▶ _What is expected_: Copy out the line that contains "Input: one rendered map. Describe" and the lines after it through the final one in the entries below, exactly, with no other lines.

▶ _Source data_:
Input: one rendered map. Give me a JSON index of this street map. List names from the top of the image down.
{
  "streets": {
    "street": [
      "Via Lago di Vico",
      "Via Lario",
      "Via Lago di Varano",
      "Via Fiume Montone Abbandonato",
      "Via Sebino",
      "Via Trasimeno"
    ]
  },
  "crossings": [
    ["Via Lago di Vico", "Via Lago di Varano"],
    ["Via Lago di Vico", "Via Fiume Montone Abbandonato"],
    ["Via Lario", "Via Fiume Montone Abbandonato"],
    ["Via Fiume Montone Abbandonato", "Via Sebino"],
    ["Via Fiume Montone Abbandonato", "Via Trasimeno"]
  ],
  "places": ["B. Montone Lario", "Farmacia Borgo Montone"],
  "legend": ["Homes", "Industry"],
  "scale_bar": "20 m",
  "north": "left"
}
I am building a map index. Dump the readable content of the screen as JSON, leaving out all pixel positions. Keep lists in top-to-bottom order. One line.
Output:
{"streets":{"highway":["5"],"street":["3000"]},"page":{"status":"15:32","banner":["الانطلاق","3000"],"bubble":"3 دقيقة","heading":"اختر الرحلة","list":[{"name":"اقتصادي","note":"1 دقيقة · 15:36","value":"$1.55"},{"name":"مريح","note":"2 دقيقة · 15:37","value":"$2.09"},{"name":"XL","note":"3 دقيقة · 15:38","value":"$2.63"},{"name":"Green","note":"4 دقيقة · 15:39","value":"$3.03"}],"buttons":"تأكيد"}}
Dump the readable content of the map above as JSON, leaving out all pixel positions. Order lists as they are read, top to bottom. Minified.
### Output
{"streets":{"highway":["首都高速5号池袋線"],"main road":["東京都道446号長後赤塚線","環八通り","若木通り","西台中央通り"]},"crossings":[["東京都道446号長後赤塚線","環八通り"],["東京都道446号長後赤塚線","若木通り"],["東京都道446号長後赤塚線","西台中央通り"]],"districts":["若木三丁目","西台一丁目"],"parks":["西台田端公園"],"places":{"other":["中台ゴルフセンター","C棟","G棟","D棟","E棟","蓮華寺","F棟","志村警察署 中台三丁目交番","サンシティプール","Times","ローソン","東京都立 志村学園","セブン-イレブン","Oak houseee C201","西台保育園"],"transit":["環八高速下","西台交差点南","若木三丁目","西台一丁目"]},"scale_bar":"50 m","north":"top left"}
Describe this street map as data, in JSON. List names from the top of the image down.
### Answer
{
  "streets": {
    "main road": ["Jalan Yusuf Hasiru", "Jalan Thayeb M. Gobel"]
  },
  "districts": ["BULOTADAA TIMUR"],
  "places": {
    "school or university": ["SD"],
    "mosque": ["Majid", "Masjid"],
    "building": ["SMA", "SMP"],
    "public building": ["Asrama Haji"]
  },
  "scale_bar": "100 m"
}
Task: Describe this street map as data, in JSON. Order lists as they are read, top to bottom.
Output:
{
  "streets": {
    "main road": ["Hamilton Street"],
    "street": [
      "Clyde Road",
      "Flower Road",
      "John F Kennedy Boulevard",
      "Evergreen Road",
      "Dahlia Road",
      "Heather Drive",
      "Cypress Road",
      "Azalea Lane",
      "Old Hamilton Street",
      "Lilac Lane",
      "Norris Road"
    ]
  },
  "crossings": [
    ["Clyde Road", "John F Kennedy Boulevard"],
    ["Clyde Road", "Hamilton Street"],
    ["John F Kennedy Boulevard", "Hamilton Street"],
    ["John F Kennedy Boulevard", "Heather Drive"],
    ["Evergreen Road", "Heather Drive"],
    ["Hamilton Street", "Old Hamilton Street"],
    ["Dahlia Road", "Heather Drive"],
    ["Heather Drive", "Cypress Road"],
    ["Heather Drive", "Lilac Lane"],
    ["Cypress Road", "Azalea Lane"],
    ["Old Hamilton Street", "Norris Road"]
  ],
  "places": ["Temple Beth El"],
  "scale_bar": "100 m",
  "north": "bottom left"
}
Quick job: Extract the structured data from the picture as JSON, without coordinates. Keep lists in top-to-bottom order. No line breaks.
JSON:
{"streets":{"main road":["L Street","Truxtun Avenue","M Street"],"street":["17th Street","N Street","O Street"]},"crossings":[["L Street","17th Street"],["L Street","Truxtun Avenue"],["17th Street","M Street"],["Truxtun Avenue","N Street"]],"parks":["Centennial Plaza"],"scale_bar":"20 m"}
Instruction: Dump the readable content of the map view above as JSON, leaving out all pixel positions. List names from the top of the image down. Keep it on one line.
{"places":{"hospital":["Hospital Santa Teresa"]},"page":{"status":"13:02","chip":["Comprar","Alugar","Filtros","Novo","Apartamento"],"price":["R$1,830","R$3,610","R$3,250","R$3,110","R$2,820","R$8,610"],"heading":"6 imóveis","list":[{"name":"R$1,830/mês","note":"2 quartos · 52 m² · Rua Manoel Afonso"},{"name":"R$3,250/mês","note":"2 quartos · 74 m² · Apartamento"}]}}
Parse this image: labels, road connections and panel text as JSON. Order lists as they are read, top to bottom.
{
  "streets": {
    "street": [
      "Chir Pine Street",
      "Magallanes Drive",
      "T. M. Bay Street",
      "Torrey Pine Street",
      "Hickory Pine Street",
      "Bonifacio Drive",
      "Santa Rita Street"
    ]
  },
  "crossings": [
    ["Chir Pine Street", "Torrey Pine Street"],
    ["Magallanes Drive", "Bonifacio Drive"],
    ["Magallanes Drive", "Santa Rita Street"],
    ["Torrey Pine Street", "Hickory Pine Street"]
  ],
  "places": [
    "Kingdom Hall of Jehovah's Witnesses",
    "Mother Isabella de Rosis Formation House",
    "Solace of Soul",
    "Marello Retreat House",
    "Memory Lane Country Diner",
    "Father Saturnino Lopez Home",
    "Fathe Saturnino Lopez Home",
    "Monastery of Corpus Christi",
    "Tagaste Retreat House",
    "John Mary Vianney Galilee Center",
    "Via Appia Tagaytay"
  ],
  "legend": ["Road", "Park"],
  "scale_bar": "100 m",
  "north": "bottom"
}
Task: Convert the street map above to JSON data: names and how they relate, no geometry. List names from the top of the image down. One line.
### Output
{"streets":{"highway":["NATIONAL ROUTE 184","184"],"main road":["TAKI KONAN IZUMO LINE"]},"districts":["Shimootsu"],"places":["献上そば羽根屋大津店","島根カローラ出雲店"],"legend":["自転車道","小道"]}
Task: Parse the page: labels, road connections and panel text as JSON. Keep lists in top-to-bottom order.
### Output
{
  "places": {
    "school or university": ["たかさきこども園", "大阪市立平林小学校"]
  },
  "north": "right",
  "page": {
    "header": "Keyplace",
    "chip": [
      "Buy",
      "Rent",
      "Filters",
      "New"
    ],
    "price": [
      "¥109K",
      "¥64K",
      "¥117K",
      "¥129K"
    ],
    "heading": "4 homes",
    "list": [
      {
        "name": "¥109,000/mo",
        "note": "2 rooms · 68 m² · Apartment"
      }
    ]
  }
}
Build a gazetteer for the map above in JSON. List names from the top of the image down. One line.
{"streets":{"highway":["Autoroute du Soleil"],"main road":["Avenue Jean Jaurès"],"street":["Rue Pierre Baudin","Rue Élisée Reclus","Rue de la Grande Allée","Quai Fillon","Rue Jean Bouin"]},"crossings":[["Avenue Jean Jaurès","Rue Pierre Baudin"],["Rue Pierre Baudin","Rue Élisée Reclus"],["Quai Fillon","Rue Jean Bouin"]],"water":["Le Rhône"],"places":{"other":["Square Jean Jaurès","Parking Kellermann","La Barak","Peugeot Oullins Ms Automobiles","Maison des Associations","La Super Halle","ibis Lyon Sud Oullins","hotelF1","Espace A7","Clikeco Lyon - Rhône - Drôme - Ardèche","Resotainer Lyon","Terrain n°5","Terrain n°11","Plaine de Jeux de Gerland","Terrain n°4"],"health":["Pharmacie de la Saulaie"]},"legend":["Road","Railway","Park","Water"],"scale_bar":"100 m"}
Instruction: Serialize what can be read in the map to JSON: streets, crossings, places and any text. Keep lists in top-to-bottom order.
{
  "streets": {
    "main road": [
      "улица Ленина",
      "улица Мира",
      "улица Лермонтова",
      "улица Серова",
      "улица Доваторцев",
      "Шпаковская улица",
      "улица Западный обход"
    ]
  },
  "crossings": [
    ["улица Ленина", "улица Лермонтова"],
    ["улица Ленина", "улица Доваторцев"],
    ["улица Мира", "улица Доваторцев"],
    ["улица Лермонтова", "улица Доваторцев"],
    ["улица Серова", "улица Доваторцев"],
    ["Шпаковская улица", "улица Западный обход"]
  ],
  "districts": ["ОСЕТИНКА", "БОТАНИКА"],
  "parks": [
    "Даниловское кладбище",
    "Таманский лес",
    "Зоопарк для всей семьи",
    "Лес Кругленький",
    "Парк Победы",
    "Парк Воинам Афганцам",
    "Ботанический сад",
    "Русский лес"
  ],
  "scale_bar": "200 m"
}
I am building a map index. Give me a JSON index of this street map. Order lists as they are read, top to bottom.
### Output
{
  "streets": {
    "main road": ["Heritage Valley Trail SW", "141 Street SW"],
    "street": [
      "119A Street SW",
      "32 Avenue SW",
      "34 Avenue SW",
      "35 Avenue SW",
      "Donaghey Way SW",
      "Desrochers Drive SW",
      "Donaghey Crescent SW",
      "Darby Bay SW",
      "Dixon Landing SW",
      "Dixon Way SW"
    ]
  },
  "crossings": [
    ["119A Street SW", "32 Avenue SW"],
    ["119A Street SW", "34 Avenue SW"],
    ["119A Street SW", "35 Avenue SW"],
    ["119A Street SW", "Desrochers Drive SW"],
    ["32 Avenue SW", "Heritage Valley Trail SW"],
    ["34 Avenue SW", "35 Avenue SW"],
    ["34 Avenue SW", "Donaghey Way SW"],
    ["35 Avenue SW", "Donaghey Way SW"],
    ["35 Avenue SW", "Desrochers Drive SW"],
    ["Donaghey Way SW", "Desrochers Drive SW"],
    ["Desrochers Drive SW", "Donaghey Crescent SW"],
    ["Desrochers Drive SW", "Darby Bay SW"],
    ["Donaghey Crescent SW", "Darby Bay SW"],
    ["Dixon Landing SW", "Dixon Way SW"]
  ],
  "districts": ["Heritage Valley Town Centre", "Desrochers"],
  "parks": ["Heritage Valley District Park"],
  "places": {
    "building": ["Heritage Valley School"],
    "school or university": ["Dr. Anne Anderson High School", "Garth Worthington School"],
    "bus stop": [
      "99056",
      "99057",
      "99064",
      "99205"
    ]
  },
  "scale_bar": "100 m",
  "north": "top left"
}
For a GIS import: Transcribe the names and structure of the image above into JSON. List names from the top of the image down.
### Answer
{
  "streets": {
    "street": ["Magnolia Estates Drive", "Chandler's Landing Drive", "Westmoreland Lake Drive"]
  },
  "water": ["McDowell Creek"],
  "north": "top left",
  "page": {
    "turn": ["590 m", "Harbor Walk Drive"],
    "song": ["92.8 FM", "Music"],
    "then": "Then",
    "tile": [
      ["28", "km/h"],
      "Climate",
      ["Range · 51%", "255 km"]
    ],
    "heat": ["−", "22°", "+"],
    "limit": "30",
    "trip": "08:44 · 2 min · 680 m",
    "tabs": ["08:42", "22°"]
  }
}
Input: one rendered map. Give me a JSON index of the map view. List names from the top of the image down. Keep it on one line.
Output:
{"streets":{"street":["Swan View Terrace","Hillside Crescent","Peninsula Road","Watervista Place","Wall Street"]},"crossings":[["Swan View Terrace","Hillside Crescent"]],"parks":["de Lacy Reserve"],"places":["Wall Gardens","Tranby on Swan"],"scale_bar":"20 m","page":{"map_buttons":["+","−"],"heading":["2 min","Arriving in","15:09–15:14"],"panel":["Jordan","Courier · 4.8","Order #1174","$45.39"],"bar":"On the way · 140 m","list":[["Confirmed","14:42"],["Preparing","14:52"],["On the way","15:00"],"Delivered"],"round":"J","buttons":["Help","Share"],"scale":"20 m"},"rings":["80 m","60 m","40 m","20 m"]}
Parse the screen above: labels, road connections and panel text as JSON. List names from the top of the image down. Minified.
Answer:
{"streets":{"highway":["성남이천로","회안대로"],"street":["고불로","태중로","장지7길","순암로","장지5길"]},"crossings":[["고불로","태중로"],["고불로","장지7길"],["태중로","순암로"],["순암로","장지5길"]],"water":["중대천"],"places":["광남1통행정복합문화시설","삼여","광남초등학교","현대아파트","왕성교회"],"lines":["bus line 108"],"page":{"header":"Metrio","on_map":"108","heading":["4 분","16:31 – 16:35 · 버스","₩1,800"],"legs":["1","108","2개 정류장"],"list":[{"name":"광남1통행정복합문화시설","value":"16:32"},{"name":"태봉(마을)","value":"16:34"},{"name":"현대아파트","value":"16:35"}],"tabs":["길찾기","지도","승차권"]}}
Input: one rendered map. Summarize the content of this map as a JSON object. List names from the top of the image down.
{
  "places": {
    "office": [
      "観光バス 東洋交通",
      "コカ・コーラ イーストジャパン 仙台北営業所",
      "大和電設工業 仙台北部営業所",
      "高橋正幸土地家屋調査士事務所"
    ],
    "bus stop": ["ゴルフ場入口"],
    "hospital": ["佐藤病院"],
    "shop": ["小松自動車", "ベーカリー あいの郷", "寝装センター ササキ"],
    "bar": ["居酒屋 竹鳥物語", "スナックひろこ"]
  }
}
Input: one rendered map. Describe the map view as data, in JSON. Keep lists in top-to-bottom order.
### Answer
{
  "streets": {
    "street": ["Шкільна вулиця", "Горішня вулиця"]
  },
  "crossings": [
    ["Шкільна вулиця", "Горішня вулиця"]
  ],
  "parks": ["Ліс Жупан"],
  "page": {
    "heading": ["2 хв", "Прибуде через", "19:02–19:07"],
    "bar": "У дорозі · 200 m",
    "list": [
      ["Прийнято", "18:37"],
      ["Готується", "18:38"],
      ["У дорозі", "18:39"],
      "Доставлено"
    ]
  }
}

▶ _Solution for this exercise_:
Input: one rendered map. Describe the map view as data, in JSON. Keep lists in top-to-bottom order.
### Answer
{
  "streets": {
    "street": ["Шкільна вулиця", "Горішня вулиця"]
  },
  "crossings": [
    ["Шкільна вулиця", "Горішня вулиця"]
  ],
  "parks": ["Ліс Жупан"],
  "page": {
    "heading": ["2 хв", "Прибуде через", "19:02–19:07"],
    "bar": "У дорозі · 200 m",
    "list": [
      ["Прийнято", "18:37"],
      ["Готується", "18:38"],
      ["У дорозі", "18:39"],
      "Доставлено"
    ]
  }
}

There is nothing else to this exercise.